Dataset entries:
"""

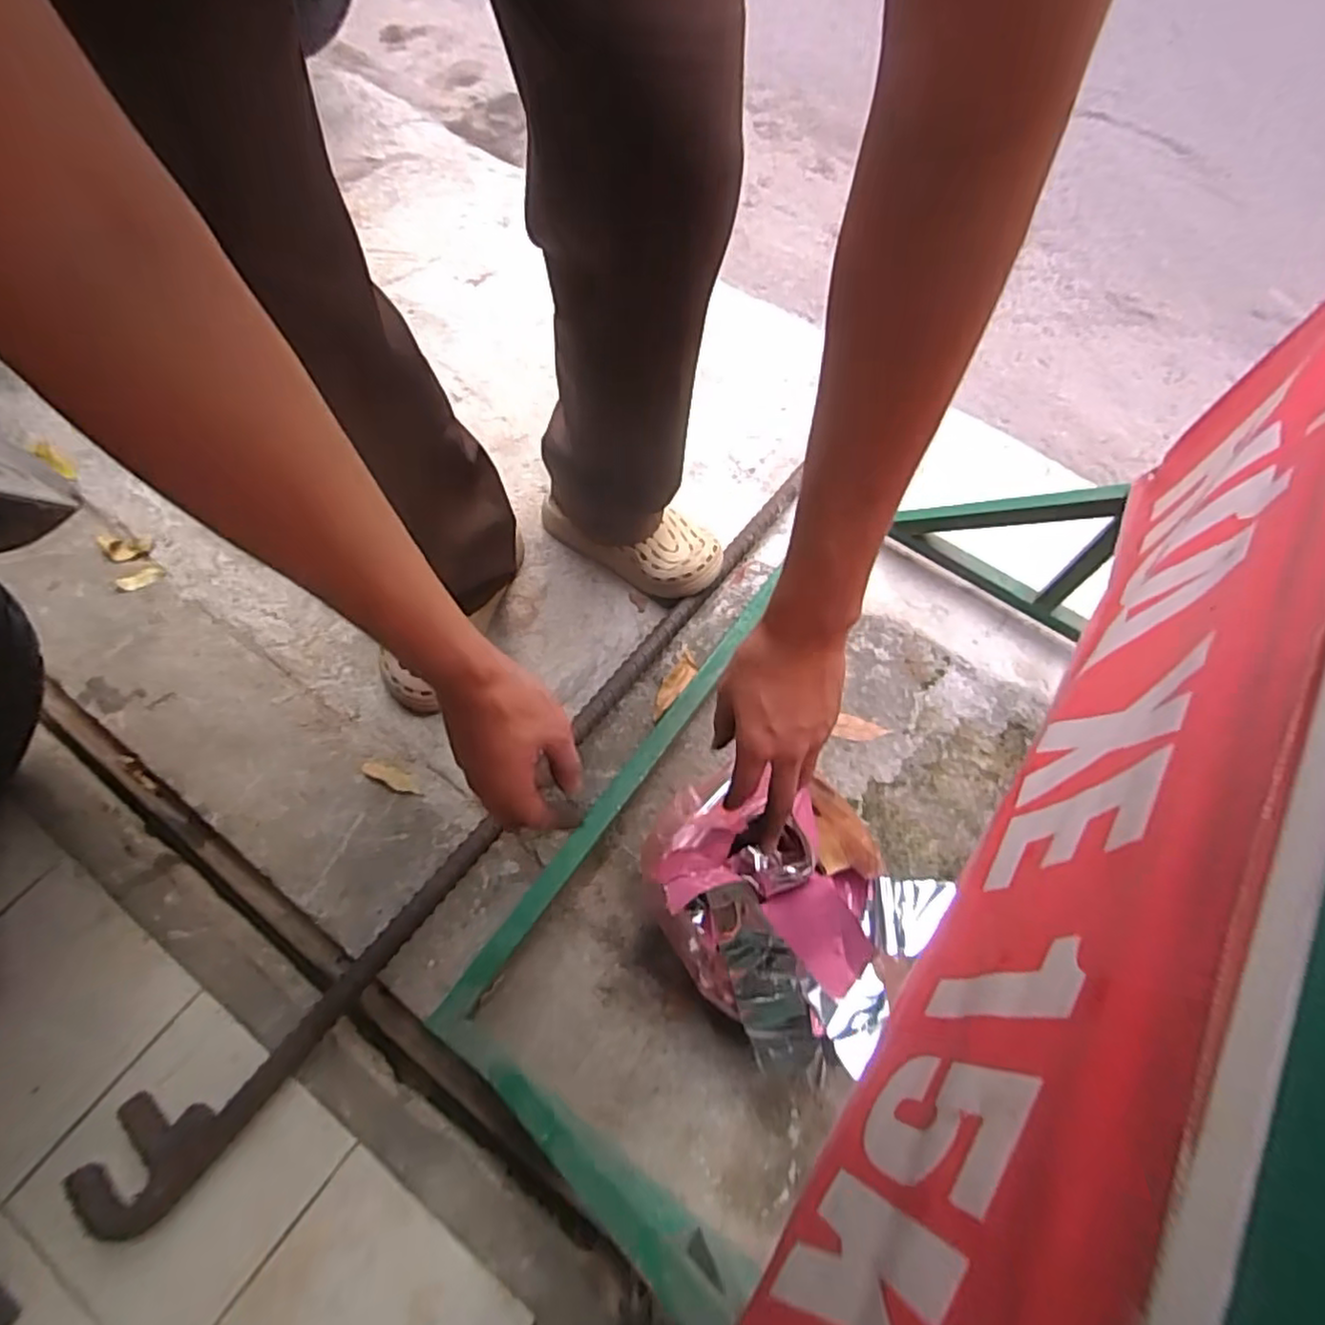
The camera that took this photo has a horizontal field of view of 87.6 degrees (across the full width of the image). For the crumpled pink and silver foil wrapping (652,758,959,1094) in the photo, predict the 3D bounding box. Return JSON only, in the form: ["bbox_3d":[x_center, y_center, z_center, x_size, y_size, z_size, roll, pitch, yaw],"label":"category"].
[{"bbox_3d":[0.097,0.214,0.590,0.238,0.122,0.186,34,69,12],"label":"crumpled pink and silver foil wrapping"}]

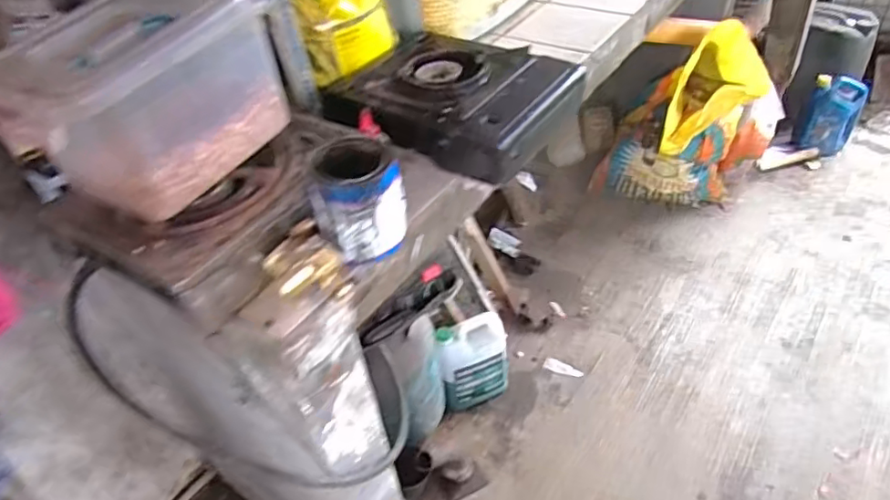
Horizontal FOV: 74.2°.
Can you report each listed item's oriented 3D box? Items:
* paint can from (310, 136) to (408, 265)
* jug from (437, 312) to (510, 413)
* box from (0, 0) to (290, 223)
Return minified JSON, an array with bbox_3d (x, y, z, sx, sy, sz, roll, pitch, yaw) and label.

"""

**PROMPT:** The response must contain exactly the lines from the one with "to (290, 223)" to the end of the entries above, both included, and nothing more.

**RESPONSE TO THE TASK:**
* box from (0, 0) to (290, 223)
Return minified JSON, an array with bbox_3d (x, y, z, sx, sy, sz, roll, pitch, yaw) and label.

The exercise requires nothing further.